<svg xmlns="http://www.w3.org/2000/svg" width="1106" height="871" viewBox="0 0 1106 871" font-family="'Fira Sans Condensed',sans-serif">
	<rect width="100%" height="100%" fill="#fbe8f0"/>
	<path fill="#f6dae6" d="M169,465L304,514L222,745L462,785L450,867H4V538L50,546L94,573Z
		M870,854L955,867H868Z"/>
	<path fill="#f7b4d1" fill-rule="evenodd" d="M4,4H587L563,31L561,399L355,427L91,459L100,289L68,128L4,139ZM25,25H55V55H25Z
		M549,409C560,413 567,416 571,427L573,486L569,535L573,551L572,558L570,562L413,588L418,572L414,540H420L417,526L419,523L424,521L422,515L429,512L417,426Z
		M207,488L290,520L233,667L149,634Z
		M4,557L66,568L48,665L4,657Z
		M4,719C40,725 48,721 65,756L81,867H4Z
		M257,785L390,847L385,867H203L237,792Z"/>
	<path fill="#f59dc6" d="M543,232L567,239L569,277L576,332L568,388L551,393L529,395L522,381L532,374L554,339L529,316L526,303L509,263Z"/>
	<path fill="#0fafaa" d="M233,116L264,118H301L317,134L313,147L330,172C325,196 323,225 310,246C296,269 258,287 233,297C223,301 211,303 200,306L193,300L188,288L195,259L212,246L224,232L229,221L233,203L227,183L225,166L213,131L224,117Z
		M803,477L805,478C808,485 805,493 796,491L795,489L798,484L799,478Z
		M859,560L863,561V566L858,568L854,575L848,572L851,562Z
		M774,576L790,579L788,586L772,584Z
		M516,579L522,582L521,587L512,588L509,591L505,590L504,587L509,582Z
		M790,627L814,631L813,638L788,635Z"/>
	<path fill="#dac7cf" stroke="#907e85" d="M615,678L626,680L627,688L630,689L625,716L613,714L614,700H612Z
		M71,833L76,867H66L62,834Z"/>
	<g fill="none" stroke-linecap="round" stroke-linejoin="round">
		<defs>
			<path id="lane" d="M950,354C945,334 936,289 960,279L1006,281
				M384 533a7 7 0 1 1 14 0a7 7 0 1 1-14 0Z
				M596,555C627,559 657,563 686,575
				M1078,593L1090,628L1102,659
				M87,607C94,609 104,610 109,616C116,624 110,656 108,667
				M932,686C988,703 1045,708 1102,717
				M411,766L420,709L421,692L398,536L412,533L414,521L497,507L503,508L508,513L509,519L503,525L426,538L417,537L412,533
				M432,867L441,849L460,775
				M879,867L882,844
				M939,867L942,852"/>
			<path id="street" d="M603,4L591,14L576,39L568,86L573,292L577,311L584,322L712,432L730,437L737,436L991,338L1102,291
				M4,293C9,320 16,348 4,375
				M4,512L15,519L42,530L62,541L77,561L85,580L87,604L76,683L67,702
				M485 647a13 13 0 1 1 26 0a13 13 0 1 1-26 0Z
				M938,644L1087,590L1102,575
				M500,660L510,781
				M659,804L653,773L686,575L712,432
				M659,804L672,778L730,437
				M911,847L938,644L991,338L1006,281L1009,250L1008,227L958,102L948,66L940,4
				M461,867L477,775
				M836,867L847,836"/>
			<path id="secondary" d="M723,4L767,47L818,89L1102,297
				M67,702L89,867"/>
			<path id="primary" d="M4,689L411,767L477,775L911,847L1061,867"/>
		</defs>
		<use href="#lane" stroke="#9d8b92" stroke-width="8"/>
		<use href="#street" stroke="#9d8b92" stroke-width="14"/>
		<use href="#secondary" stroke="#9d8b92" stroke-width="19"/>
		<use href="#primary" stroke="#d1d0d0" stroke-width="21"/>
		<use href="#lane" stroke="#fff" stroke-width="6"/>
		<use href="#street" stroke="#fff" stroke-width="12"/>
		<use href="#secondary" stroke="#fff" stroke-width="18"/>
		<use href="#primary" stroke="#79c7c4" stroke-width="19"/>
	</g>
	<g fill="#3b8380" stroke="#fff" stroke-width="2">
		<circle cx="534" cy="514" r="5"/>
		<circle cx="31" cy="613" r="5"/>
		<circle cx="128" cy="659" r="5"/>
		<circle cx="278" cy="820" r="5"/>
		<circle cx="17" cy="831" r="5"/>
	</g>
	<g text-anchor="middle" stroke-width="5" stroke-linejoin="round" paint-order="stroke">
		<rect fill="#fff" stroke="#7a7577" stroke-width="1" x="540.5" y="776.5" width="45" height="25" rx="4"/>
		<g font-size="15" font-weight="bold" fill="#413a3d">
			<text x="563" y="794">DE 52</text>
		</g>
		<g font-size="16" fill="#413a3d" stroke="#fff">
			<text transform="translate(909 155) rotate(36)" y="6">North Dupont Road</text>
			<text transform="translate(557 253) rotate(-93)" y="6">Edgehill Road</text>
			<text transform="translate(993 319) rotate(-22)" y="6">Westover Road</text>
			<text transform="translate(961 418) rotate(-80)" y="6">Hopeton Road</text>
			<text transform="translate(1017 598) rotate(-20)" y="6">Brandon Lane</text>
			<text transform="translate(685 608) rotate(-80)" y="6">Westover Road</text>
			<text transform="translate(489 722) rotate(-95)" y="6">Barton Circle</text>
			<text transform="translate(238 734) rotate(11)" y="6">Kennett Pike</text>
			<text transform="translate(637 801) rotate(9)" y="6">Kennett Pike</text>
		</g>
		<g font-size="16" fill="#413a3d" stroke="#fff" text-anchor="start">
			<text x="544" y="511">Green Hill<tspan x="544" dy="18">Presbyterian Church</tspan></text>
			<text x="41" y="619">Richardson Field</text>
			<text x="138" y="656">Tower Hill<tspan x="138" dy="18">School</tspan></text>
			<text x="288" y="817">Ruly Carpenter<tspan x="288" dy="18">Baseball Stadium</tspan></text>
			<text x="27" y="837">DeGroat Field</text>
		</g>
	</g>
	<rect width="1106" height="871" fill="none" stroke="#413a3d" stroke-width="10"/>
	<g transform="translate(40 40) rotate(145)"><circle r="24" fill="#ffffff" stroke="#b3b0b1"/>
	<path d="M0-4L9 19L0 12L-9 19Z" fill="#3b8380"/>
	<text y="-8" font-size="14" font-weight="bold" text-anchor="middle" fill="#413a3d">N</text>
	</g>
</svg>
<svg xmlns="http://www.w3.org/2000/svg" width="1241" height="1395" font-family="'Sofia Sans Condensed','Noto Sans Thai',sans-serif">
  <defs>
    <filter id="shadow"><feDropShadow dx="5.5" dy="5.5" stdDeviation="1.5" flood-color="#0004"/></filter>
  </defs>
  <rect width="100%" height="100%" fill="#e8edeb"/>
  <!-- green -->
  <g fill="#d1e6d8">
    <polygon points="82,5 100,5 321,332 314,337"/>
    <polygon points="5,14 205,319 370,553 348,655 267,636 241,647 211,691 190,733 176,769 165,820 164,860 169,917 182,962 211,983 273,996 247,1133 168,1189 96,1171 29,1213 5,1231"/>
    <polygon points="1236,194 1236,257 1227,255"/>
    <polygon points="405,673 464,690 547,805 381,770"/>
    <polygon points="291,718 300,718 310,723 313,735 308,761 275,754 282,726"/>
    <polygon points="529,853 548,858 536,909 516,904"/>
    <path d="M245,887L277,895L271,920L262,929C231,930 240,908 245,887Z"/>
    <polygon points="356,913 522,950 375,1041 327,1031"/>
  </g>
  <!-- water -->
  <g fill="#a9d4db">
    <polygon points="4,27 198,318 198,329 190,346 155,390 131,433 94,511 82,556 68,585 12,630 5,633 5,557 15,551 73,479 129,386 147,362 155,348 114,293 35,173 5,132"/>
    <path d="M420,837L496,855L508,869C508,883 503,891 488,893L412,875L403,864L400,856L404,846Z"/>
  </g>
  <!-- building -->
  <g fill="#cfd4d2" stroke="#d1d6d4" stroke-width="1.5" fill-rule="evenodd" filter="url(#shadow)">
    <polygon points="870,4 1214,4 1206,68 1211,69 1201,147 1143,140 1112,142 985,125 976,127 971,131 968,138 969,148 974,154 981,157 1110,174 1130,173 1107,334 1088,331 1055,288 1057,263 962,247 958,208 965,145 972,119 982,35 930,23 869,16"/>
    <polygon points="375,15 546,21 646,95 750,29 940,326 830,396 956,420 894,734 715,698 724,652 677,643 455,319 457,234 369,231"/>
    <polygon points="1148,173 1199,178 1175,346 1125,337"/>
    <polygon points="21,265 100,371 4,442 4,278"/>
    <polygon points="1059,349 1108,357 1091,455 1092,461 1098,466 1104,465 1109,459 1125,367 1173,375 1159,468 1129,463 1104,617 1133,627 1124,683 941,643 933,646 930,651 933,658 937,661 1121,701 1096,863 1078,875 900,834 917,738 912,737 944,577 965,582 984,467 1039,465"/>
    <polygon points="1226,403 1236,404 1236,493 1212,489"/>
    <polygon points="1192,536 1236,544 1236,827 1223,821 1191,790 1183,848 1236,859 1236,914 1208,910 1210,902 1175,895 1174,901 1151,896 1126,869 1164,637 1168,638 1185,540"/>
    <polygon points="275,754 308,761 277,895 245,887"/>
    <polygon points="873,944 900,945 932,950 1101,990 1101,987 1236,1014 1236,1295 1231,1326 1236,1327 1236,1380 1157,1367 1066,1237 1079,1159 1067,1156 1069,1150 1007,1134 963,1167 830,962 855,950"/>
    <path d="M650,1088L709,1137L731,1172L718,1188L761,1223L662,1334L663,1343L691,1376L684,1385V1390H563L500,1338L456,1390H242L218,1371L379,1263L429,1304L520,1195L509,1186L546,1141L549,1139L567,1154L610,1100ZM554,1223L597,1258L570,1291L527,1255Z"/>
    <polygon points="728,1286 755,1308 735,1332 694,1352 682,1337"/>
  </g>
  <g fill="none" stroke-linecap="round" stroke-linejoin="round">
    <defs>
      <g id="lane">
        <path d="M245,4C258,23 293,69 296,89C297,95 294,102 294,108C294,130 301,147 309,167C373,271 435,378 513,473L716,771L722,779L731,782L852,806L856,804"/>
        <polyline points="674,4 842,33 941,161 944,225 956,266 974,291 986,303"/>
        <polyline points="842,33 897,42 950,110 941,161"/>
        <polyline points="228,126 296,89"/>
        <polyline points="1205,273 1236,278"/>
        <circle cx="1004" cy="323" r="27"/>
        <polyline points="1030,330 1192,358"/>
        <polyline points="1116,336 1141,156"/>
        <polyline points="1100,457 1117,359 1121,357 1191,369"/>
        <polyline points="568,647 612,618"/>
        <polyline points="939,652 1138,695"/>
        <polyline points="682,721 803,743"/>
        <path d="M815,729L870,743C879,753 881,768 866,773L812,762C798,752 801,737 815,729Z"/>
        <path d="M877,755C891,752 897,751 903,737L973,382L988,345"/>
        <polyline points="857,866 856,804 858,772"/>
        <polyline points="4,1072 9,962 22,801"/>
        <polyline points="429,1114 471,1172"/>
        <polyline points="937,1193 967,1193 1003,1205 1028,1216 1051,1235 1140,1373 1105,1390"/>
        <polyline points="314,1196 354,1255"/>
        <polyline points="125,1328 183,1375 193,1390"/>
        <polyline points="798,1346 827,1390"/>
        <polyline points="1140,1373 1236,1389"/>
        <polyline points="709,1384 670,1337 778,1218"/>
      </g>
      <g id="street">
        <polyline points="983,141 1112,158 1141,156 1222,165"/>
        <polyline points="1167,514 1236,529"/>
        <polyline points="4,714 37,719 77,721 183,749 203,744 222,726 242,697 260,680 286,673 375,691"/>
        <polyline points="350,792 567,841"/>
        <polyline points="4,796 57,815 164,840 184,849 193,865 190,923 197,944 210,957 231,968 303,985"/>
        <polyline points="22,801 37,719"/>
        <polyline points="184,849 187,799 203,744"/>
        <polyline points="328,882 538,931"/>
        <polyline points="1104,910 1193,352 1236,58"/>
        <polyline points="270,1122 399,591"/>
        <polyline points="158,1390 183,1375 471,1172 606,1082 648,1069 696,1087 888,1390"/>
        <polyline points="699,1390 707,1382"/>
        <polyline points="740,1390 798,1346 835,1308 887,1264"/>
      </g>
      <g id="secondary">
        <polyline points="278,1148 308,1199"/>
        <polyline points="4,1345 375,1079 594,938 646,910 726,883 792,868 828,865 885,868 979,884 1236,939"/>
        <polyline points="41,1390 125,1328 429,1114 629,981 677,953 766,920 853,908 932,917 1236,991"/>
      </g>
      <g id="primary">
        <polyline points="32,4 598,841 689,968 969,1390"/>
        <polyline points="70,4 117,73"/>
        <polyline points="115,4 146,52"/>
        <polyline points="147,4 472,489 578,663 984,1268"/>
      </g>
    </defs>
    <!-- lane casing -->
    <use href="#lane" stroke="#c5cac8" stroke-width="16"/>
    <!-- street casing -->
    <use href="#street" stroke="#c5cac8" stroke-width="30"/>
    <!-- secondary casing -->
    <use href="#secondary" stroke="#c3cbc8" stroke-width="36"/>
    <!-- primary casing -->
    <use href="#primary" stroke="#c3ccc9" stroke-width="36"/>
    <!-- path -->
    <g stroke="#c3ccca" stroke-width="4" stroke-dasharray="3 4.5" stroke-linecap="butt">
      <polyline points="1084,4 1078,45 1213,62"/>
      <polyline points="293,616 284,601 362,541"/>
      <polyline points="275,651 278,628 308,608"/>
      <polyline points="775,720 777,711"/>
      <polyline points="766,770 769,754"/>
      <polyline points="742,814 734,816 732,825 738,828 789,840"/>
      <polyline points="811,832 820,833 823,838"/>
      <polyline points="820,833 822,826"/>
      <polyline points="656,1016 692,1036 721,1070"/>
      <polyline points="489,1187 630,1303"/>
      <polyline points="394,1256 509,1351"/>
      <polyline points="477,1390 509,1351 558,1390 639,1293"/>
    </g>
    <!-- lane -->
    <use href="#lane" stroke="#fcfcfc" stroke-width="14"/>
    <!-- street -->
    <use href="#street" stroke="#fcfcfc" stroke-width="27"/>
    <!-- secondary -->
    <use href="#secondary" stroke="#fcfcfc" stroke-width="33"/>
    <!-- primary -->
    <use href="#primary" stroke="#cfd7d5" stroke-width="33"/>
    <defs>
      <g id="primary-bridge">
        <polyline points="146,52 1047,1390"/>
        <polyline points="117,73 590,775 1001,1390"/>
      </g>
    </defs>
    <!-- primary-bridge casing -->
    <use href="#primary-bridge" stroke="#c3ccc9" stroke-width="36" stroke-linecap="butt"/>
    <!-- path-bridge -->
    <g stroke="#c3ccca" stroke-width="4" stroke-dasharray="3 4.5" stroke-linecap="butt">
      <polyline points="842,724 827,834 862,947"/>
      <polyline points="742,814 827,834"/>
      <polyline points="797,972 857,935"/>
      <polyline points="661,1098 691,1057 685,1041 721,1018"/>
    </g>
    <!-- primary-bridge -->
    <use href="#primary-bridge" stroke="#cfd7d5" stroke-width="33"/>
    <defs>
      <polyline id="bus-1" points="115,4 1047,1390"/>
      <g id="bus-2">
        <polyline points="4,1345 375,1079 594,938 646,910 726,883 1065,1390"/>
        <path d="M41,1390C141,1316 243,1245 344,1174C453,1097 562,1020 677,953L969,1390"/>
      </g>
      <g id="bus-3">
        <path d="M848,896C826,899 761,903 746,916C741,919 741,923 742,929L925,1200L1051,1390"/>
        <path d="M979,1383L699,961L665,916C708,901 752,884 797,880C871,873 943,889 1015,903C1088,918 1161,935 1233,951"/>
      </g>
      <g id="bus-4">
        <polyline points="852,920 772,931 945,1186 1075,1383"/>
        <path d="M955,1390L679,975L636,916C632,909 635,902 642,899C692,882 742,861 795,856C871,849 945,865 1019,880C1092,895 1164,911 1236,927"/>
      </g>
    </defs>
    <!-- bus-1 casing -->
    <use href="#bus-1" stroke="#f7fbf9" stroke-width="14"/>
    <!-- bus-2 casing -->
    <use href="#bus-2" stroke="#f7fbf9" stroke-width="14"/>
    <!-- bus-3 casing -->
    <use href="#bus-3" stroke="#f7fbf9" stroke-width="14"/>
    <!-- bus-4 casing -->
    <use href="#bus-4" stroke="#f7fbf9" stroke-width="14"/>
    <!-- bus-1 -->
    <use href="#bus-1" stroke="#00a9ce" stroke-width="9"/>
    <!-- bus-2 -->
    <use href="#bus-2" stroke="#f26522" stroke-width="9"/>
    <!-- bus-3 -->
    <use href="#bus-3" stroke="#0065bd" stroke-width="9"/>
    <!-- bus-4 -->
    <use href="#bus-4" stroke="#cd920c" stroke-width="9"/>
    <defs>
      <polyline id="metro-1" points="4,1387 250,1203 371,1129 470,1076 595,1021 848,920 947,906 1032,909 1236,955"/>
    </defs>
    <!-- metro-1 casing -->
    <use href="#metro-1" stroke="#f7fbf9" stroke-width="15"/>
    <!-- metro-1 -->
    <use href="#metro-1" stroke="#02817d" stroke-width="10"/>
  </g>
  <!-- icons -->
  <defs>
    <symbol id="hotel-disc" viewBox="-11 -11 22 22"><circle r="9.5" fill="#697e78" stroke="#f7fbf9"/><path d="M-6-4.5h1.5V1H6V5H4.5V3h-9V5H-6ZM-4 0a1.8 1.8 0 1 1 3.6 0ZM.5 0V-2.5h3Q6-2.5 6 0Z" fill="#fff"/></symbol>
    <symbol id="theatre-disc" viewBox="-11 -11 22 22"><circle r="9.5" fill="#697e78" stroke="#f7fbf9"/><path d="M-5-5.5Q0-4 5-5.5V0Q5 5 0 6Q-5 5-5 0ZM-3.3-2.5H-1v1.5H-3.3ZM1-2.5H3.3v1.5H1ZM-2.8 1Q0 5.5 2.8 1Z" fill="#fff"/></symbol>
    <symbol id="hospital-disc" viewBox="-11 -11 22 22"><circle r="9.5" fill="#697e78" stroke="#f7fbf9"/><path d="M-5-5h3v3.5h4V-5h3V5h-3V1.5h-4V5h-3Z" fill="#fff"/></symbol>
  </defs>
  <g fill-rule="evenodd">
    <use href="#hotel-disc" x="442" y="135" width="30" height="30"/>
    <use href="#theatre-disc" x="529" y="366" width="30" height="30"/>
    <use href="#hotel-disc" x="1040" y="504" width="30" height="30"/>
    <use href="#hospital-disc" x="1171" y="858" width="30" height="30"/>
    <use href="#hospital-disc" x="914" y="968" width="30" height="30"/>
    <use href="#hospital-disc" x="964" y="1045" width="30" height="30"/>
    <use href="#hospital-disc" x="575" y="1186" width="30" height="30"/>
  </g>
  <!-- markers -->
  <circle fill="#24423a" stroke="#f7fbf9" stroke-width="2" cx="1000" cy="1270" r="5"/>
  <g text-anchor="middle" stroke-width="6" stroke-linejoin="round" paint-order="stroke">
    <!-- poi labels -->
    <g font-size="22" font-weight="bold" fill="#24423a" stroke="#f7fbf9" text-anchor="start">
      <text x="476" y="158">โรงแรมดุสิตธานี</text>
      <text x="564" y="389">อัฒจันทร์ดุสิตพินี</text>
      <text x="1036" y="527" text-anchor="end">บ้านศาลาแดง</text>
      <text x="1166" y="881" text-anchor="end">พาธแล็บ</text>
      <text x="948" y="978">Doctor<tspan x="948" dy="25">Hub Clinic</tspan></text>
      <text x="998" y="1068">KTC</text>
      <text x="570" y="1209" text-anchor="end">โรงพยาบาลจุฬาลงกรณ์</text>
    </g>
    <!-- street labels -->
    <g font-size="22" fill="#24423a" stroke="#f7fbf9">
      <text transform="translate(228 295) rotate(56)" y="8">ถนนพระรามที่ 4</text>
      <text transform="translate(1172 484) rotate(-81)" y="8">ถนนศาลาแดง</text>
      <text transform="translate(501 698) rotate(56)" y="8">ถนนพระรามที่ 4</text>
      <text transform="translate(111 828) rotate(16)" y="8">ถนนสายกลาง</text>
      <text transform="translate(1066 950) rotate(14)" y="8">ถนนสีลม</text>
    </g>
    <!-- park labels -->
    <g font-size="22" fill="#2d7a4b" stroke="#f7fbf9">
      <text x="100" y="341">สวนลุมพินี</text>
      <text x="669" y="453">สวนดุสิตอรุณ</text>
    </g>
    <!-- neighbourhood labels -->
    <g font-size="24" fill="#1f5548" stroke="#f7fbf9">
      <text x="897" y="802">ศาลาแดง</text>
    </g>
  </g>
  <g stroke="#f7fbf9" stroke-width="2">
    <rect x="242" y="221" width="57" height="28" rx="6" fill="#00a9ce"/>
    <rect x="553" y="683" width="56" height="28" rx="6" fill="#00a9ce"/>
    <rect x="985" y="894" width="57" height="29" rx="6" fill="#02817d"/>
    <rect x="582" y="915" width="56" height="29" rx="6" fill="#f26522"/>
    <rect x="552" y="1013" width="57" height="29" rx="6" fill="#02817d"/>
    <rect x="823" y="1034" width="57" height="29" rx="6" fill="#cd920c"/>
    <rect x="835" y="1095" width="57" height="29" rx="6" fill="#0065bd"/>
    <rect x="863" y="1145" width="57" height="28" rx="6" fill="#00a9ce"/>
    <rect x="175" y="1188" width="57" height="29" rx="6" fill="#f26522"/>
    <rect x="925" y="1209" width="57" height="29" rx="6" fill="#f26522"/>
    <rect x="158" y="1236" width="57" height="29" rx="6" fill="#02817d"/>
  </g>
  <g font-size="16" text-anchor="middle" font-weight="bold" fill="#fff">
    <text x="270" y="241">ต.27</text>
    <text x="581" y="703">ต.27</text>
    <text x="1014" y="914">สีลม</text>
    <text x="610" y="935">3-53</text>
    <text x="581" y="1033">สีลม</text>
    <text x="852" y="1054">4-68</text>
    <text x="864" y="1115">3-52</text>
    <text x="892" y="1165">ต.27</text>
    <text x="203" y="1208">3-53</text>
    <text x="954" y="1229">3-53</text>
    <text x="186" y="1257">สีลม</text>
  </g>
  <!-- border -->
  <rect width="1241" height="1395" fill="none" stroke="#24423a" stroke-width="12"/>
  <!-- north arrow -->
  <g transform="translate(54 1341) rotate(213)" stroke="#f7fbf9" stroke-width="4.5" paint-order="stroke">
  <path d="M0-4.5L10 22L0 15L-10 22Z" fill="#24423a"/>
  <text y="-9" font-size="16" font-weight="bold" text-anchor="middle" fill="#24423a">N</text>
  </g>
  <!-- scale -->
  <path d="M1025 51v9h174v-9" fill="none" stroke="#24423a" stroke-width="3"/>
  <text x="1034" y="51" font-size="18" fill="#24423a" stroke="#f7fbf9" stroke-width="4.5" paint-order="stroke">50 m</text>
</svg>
____________________
• **EXERCISE REQUIREMENTS**
Copy each line in the listing where "evenodd" appears.

• **SOLUTION TO THIS EXERCISE**
	<path fill="#f7b4d1" fill-rule="evenodd" d="M4,4H587L563,31L561,399L355,427L91,459L100,289L68,128L4,139ZM25,25H55V55H25Z
  <g fill="#cfd4d2" stroke="#d1d6d4" stroke-width="1.5" fill-rule="evenodd" filter="url(#shadow)">
  <g fill-rule="evenodd">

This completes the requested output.